Acompanha-me desde sempre um sentimento de que preciso buscar algo que
me falta. Este sentimento me conduz a estar sempre em movimento de um lugar
para o outro. Uma amiga me observou certa vez de que eu pareço estar sempre de
partida mesmo quando acabo de chegar. Ainda assim, dou comigo há anos vivendo
no mesmo lugar. Há uma espécie de contradição, a inquietação move-me para
longas viagens e me arremete de volta ao lugar de origem onde permaneço.
Ainda que entre partir e retornar
signifique alguns poucos anos, a certeza de que retornarei me põe outro tipo de
sensação, a de provisoriedade. Nenhum traço do que pode ser definitivo, por
isto mesmo não finco raízes, não estabeleço vínculos permanentes. Nada deve ter
marca do ficar. A saudade “de casa” é então aliviada por esta impressão de que
logo estarei de volta. Os dias contados, os compromissos parcelados até a data
do retorno. O que é provisório não ata laços.

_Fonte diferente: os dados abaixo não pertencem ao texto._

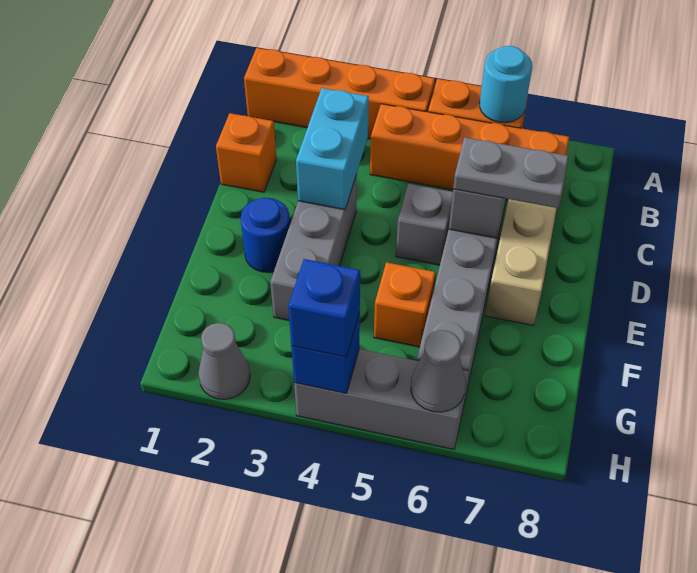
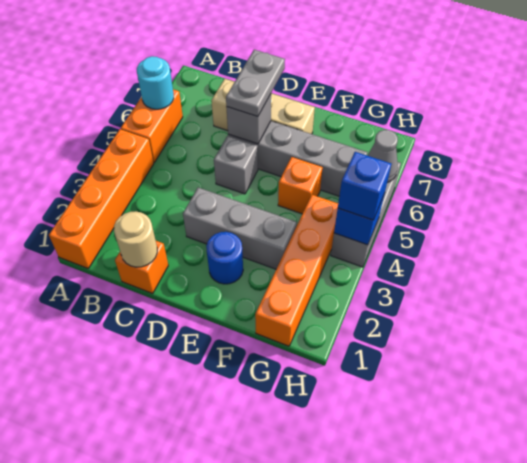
orange brick B4:B7 level 1 -> orange brick G1:G4 level 1
none -> tan round brick C1 level 2
cyan brick C3:D3 level 2 -> none
grey cone H2 level 1 -> none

A provisoriedade é real, estamos, como se diz, de passagem na vida. E a
sua sensação em mim é uma espécie de equívoco porque pressupõe a idéia de
permanência. Cada estada breve só se justifica porque hei de estar sempre onde
estou: em lugares diversos e, ao mesmo tempo, definitivamente, no mesmo lugar.

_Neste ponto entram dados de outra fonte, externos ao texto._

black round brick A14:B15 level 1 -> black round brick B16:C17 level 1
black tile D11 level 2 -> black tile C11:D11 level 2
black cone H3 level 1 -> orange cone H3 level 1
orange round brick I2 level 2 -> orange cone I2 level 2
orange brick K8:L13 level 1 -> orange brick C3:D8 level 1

Pode ser que este ir e voltar se faça em função do sentimento de falta, da
busca de preencher esta incompletude. Pode ser que este retornar ao mesmo ponto
de partida se dê porque os pontos de busca apontam para o mesmo destino. Pode
ser tanta coisa.
Quem está em busca de algo e não sabe exatamente o que é não sabe também
quando ou se encontrará. Pode ser que este não saber traga junto a surpresa
como atrativo, pode ser que também seja acionado para não produzir decepções.
Mas, ao mesmo tempo, produz uma espécie de cegueira que nos leva a lugares em
que nada há para se buscar, ou, pelo menos, onde nada se encontra.

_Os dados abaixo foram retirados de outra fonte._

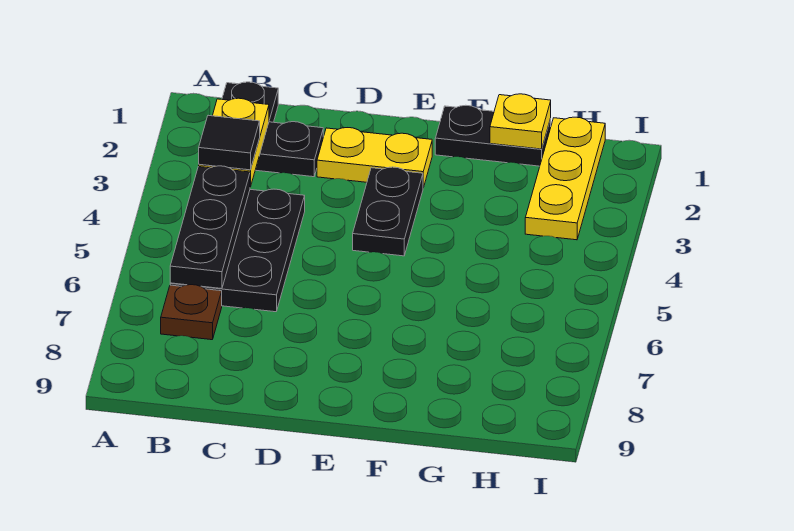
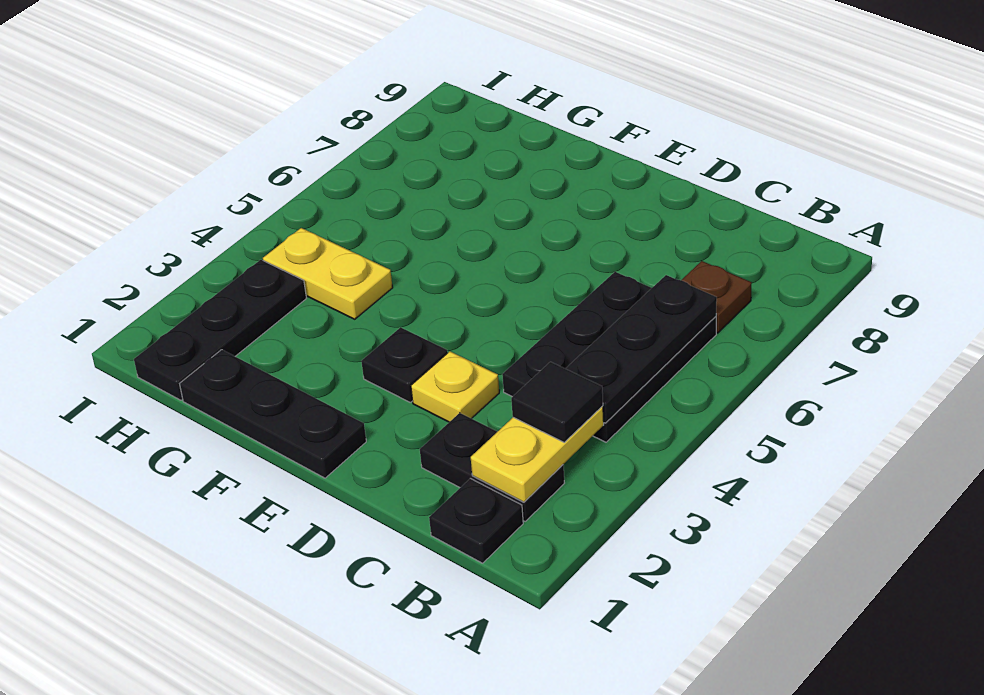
yellow plate D2:E2 level 1 -> yellow plate G4:H4 level 1
black plate E3:E4 level 1 -> black plate E3 level 1
black plate F1:G1 level 1 -> black plate E1:G1 level 1
yellow plate G1 level 2 -> yellow plate D3 level 1
yellow plate H1:H3 level 1 -> black plate H1:H3 level 1

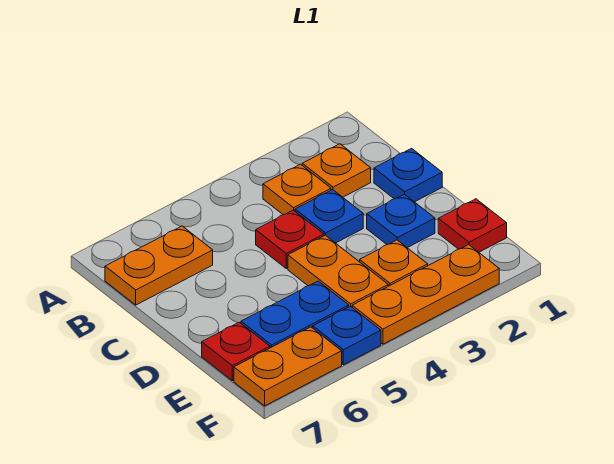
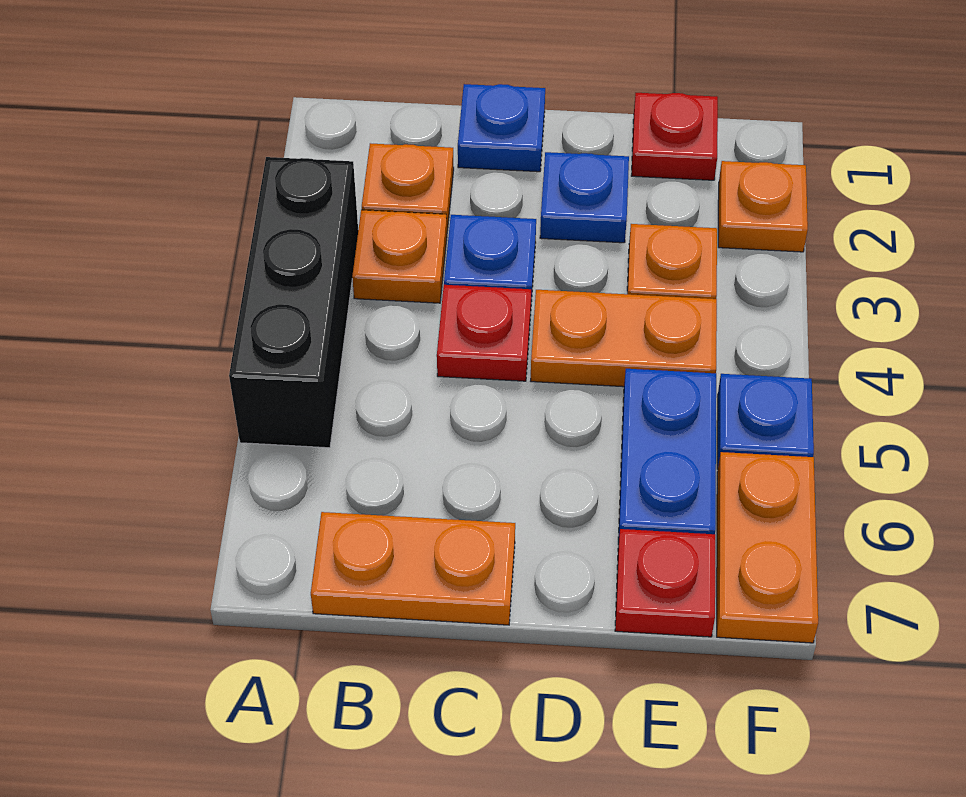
none -> black brick A3:A5 level 1
orange plate B6:B7 level 1 -> orange plate B7:C7 level 1
orange plate F2:F4 level 1 -> orange plate F2 level 1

Há quem diga que este sentimento deve
ser preenchido pela presença de Deus, que quem tem Deus ou uma religiosidade
firme não precisa andar em busca de outras coisas que tragam felicidade. Mas é
também o caso de se perguntar se já não é a fé que nos remete ao mundo e nos
impõe a tal busca.
O crescimento de uma pessoa se processa, basicamente em duas direções: a
primeira é o crescimento físico acompanhado pelos hábitos sociais. Este
crescimento conduz a que cada um se projete do seio da família onde goza de
segurança para a constituição de sua própria realização, o que quase sempre
leva à constituição de novas famílias que esta pessoa passa a prover, assumindo
responsabilidades que mais a fragilizam que lhes dão estabilidade.
A segunda direção é produzida pelo desenvolvimento do conhecimento e a
ampliação do nível de consciência sobre si e a sua condição no mundo. Esta nova
perspectiva arremessa o ser num emaranhado de dúvidas e descobertas que também
produz incerteza e instabilidade, embora possa produzir sentimento de prazer e
satisfação.
O que traz novamente a impressão de solo firme nas duas situações pode
ser realmente a religiosidade. Mas é por crer em algo que nos arremessamos ao
mundo e nos consideramos capazes de vencer desafios e superar limites.
Novamente, se impõe a necessidade de ir à busca de objetivos e metas e de se
chegar a destinos que não parecem se efetivar nunca. Tenho trabalhado, neste
sentido, a idéia de que todo lugar de chegada é, antes, um ponto de partida.
Outro aspecto desafiador é que os percursos se bifurcam e os destinos se
multiplicam, o que nos leva a ter que fazer escolhas, a optar. Escolher é
necessário, mas nem sempre é fácil. Consideramos que temos direito a escolher,
no entanto, quanto mais opções mais difícil é a escolha. Escolher um destino é
excluir outros. Estes podem depois nos faltar.